Task directions:
Exclude the pictures, then repeat exactly each line from the one containing "marcador, por exemplo, ao" to the final line of the records that follow.

(Extracted records)
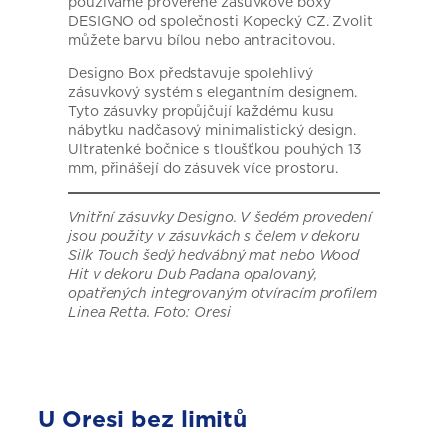
používáme prověřené zásuvkové boxy
DESIGNO od společnosti Kopecký CZ. Zvolit
můžete barvu bílou nebo antracitovou.
Designo Box představuje spolehlivý
zásuvkový systém s elegantním designem.
Tyto zásuvky propůjčují každému kusu
nábytku nadčasový minimalistický design.
Ultratenké bočnice s tloušťkou pouhých 13
mm, přinášejí do zásuvek více prostoru.
Vnitřní zásuvky Designo. V šedém provedení
jsou použity v zásuvkách s čelem v dekoru
Silk Touch šedý hedvábný mat nebo Wood
Hit v dekoru Dub Padana opalovaný,
opatřených integrovaným otvíracím profilem
Linea Retta. Foto: Oresi
U Oresi bez limitů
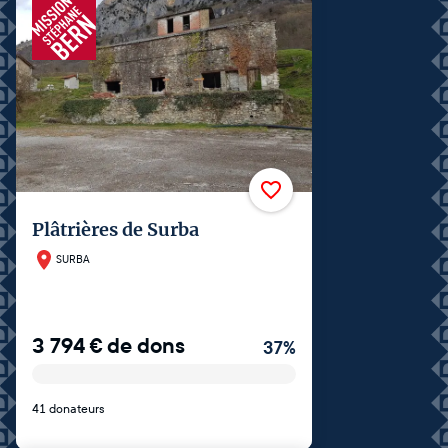
Plâtrières de Surba
SURBA
3 794
€
de dons
37
%
41 donateurs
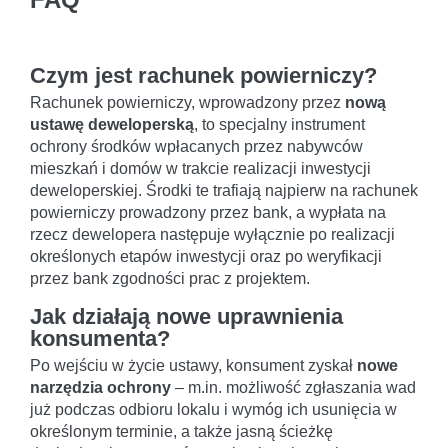
Czym jest rachunek powierniczy?
Rachunek powierniczy, wprowadzony przez
nową
ustawę deweloperską
, to specjalny instrument
ochrony środków wpłacanych przez nabywców
mieszkań i domów w trakcie realizacji inwestycji
deweloperskiej. Środki te trafiają najpierw na rachunek
powierniczy prowadzony przez bank, a wypłata na
rzecz dewelopera następuje wyłącznie po realizacji
określonych etapów inwestycji oraz po weryfikacji
przez bank zgodności prac z projektem.
Jak działają nowe uprawnienia
konsumenta?
Po wejściu w życie ustawy, konsument zyskał
nowe
narzędzia ochrony
– m.in. możliwość zgłaszania wad
już podczas odbioru lokalu i wymóg ich usunięcia w
określonym terminie, a także jasną ścieżkę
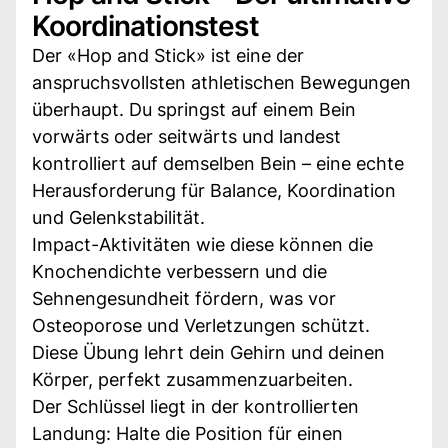
Koordinationstest
Der «Hop and Stick» ist eine der
anspruchsvollsten athletischen Bewegungen
überhaupt. Du springst auf einem Bein
vorwärts oder seitwärts und landest
kontrolliert auf demselben Bein – eine echte
Herausforderung für Balance, Koordination
und Gelenkstabilität.
Impact-Aktivitäten wie diese können die
Knochendichte verbessern und die
Sehnengesundheit fördern, was vor
Osteoporose und Verletzungen schützt.
Diese Übung lehrt dein Gehirn und deinen
Körper, perfekt zusammenzuarbeiten.
Der Schlüssel liegt in der kontrollierten
Landung: Halte die Position für einen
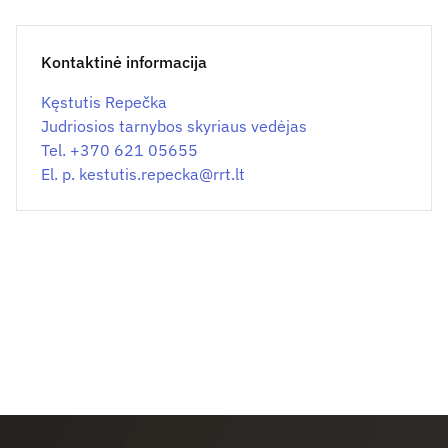
Kontaktinė informacija
Kęstutis Repečka
Judriosios tarnybos skyriaus vedėjas
Tel. +370 621 05655
El. p.
kestutis.repecka@
rrt.lt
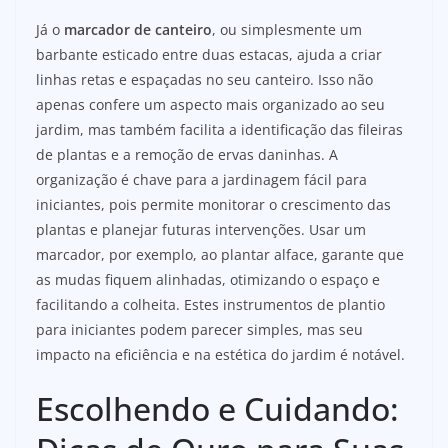
Já o
marcador de canteiro
, ou simplesmente um
barbante esticado entre duas estacas, ajuda a criar
linhas retas e espaçadas no seu canteiro. Isso não
apenas confere um aspecto mais organizado ao seu
jardim, mas também facilita a identificação das fileiras
de plantas e a remoção de ervas daninhas. A
organização é chave para a jardinagem fácil para
iniciantes, pois permite monitorar o crescimento das
plantas e planejar futuras intervenções. Usar um
marcador, por exemplo, ao plantar alface, garante que
as mudas fiquem alinhadas, otimizando o espaço e
facilitando a colheita. Estes instrumentos de plantio
para iniciantes podem parecer simples, mas seu
impacto na eficiência e na estética do jardim é notável.
Escolhendo e Cuidando:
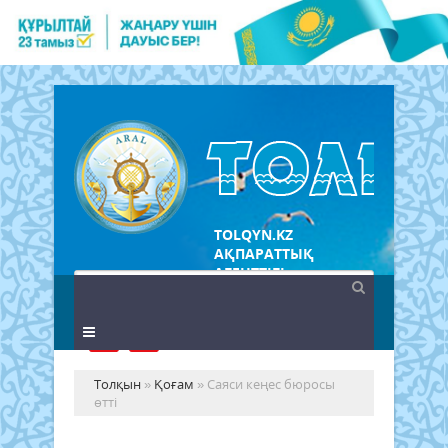
TOLQYN.KZ
АҚПАРАТТЫҚ
АГЕНТТІГІ
Толқын
»
Қоғам
» Саяси кеңес бюросы
өтті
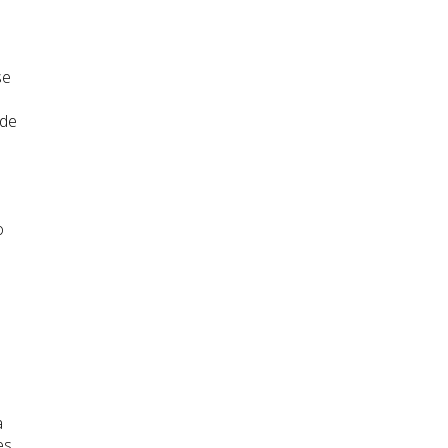
se
 de
o
a
es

Response area:
marcador, por exemplo, ao plantar alface, garante que
as mudas fiquem alinhadas, otimizando o espaço e
facilitando a colheita. Estes instrumentos de plantio
para iniciantes podem parecer simples, mas seu
impacto na eficiência e na estética do jardim é notável.
Escolhendo e Cuidando:
TOLQYN.KZ
АҚПАРАТТЫҚ
АГЕНТТІГІ
Толқын
»
Қоғам
» Саяси кеңес бюросы
өтті
se
 de
o
a
es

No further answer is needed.